Faith Is Believing Our Fight For Freedom Isn’t In Vain
“All Scripture is God-breathed and is useful for teaching.” – 2 Timothy 3:16.
As a child in Georgia, Susie King Taylor attended a secret school for enslaved children run by Black women. Taylor took her studies seriously, later risking her life to teach other enslaved people how to read.
As the Civil War raged, she took the opportunity to escape her plantation and take refuge behind Union lines on South Carolina’s St. Simon’s Island.
She then became the first Black army nurse, stationed with the First South Carolina Volunteers, one of the first Black regiments to fight in the Civil War. Knowing that literacy could be a matter of life and death, Taylor secretly taught reading and writing to the members of the regiment. But then her superiors found out.
Instead of ordering Taylor to stop, the Union officers asked her to continue teaching the men in the regiment and even their children. Then they purchased all the teaching materials that Taylor needed.
In 1902, Taylor published a memoir on her time as a Civil War nurse.
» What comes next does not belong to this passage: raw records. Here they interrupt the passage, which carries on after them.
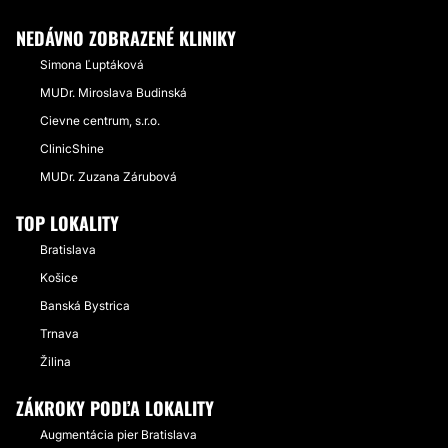
NEDÁVNO ZOBRAZENÉ KLINIKY
Simona Ľuptáková
MUDr. Miroslava Budinská
Cievne centrum, s.r.o.
ClinicShine
MUDr. Zuzana Zárubová
TOP LOKALITY
Bratislava
Košice
Banská Bystrica
Trnava
Žilina
ZÁKROKY PODĽA LOKALITY
Augmentácia pier Bratislava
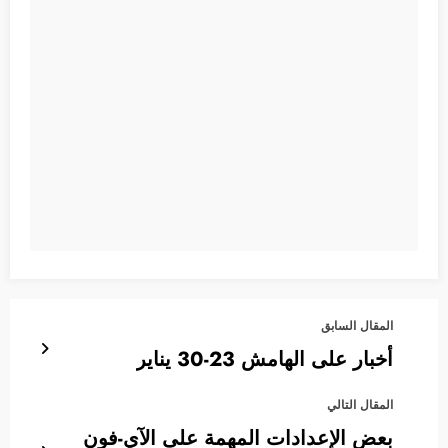
المقال السابق
أخبار على الهامش 23-30 يناير
المقال التالي
بعض الإعدادات المهمة على الآي-فون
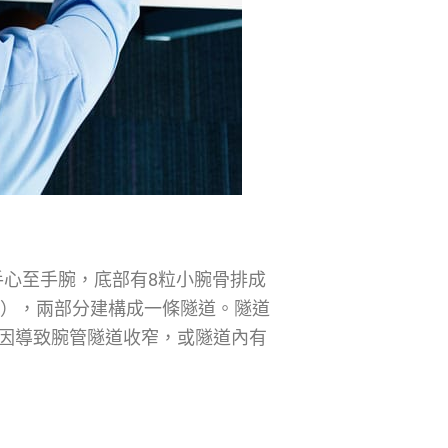
心至手腕，底部有8粒小腕骨排成
gament），兩部分建構成一條隧道。隧道
任何原因導致腕管隧道收窄，或隧道內有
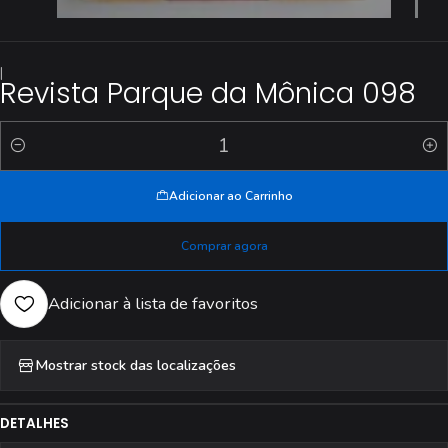
|
Revista Parque da Mônica 098
Quantidade
Adicionar ao Carrinho
Comprar agora
Adicionar à lista de favoritos
Mostrar stock das localizações
DETALHES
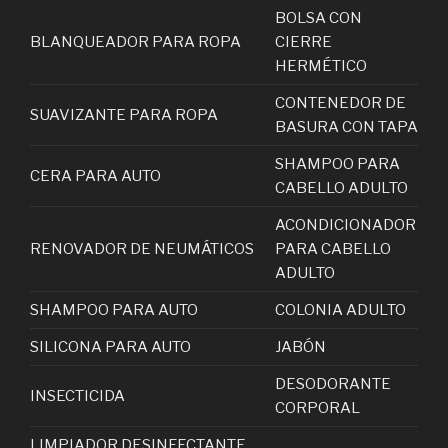
BOLSA CON
BLANQUEADOR PARA ROPA
CIERRE
HERMÉTICO
CONTENEDOR DE
SUAVIZANTE PARA ROPA
BASURA CON TAPA
SHAMPOO PARA
CERA PARA AUTO
CABELLO ADULTO
ACONDICIONADOR
RENOVADOR DE NEUMÁTICOS
PARA CABELLO
ADULTO
SHAMPOO PARA AUTO
COLONIA ADULTO
SILICONA PARA AUTO
JABÓN
DESODORANTE
INSECTICIDA
CORPORAL
LIMPIADOR DESINFECTANTE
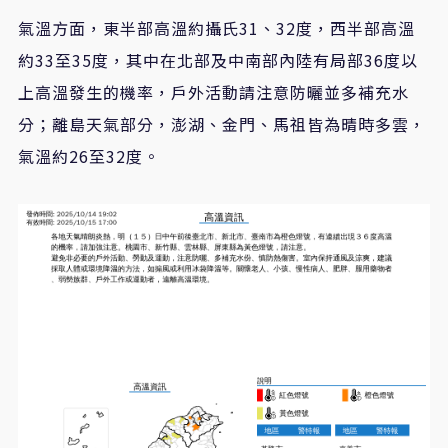
氣溫方面，東半部高溫約攝氏31、32度，西半部高溫
約33至35度，其中在北部及中南部內陸有局部36度以
上高溫發生的機率，戶外活動請注意防曬並多補充水
分；離島天氣部分，澎湖、金門、馬祖皆為晴時多雲，
氣溫約26至32度。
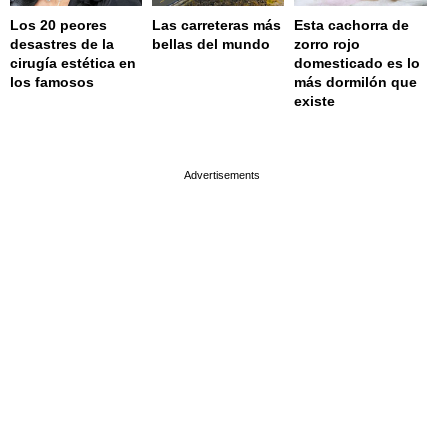
Los 20 peores
Las carreteras más
Esta cachorra de
desastres de la
bellas del mundo
zorro rojo
cirugía estética en
domesticado es lo
los famosos
más dormilón que
existe
page served in 0.002s (0,4)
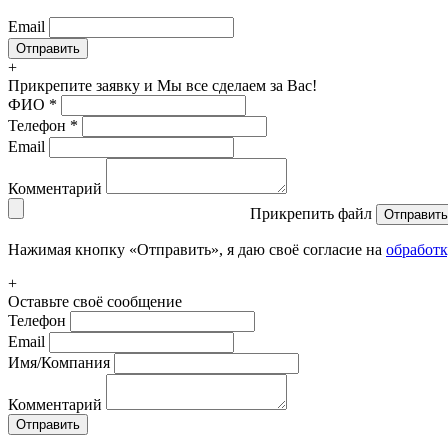
Email
+
Прикрепите заявку
и Мы все сделаем за Вас!
ФИО
*
Телефон
*
Email
Комментарий
Прикрепить файл
Отправить
Нажимая кнопку «Отправить», я даю своё согласие на
обработ
+
Оставьте своё сообщение
Телефон
Email
Имя/Компания
Комментарий
Отправить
She admitted that as the years passed and Black people, although legally free, were still victims of violence and oppression, she had to wonder, “Was the war in vain?”
Sometimes when our faith feels shaky we might find ourselves wondering if our fight for Black liberation is in vain.
When our work for Black liberation feels futile, we must have faith that our continuing to show up and serve our community helps Spirit keep guiding us forward.